■ EXERCISE DATA ■
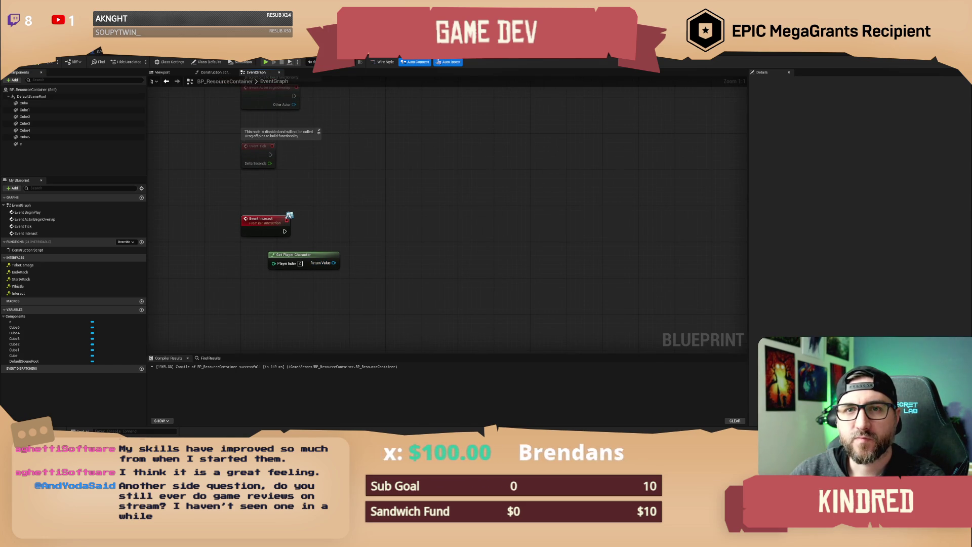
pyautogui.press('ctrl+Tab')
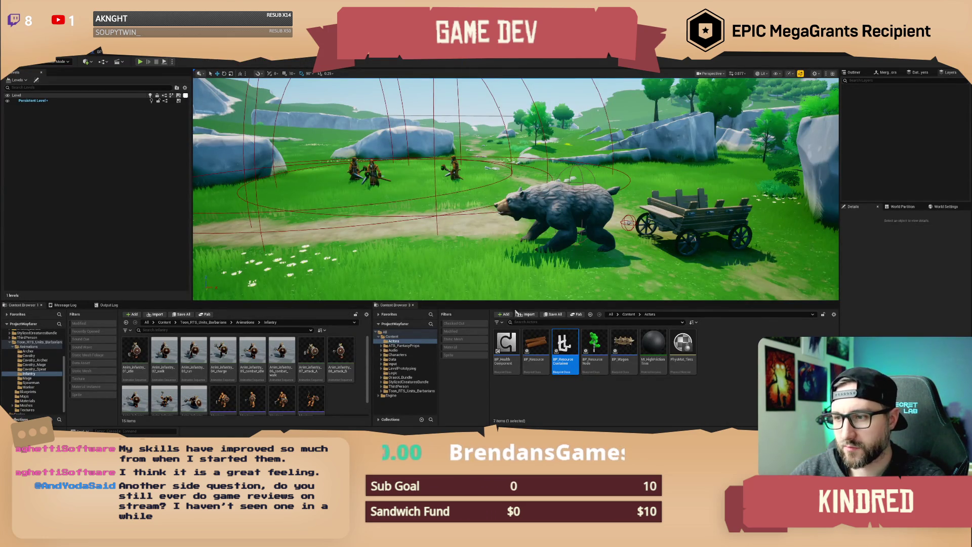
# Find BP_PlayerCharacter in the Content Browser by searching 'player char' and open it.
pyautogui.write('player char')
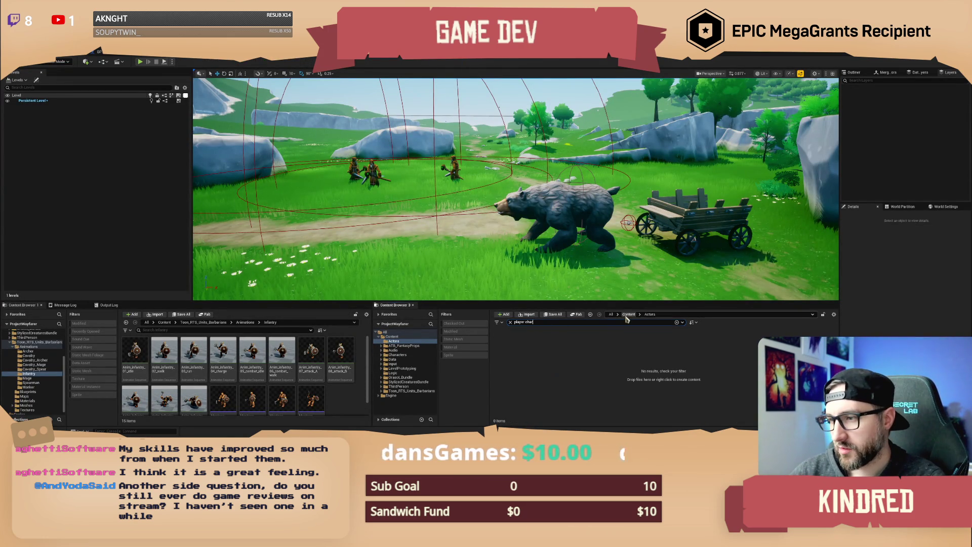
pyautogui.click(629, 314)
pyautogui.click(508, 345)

■ PROBLEM ■
Say how many lines in the records above hold "click", and give no other text.

■ RESULT FOR THIS TASK ■
2